So the walls should be built on top of the membrane and subfloor or at the very least sealed according to the manufacturers recommendations. 

The question I have for the OP is if you only do a portion of the basement floor, the moisture will just go around that portion into your finished area. What, of anything, did you do to for vapor barrier in the walls? 

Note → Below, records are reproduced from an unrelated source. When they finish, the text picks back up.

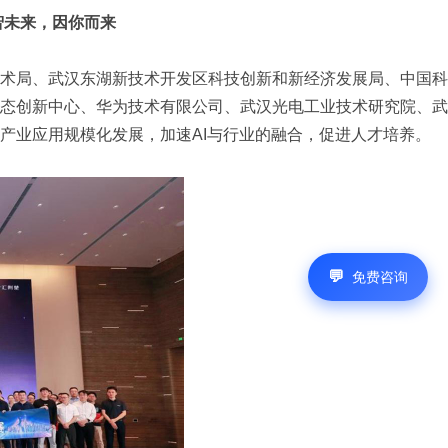
智未来，因你而来
学技术局、武汉东湖新技术开发区科技创新和新经济发展局、中国
态创新中心、华为技术有限公司、武汉光电工业技术研究院、武
产业应用规模化发展，加速AI与行业的融合，促进人才培养。
免费咨询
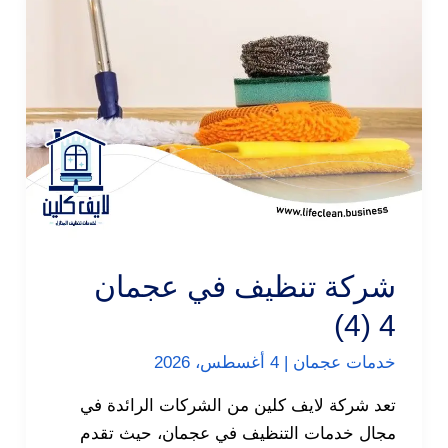
شركة تنظيف في عجمان
4 (4)
خدمات عجمان
|
4 أغسطس، 2026
تعد شركة لايف كلين من الشركات الرائدة في
مجال خدمات التنظيف في عجمان، حيث تقدم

Sent from my iPhone using Tapatalk


----------



## 3onthetree (Dec 7, 2018)

Terabitdan said:


> I know this is an old thread, but for future people reading this... I don’t know about the OPs dimpled membrane but Delta-FL dimpled membrane is absolutely intended as a vapor barrier and thermal break. DELTA®-FL | Dörken Systems Inc. - DELTA®
> 
> By placing a vapor barrier between the concrete and the rest of the basement, and properly taping all seams, along with a thermal break it limits the transfer of water vapor. In theory, under the dimpled membrane the humidity is equal to the soil on the other side of the concrete. Above the membrane is determined by conditioning, including the dehumidifier


By nature of material, all dimpled mats have a low perm rating and any air space provides a thermal break. There is a difference between using a membrane for air sealing vs vapor transmission - any holes in an air barrier defeats it's purpose; holes in a vapor barrier (actually retarder) does not affect the overall performance (think staples or overlaps in poly sheeting, joints of adjacent dimpled mat) to a meaningful degree. If there is no moisture problem, you probably have a vapor barrier under the slab to begin with so using a dimpled mat above the slab for an intended vapor barrier is moot. If you have lots of moisture then the dimpled mat provides the capillary break, and if the temperature and pressure differences causes that moisture to condensate under the dimple mat that has no drying path then hopefully you have a gravity route.


----------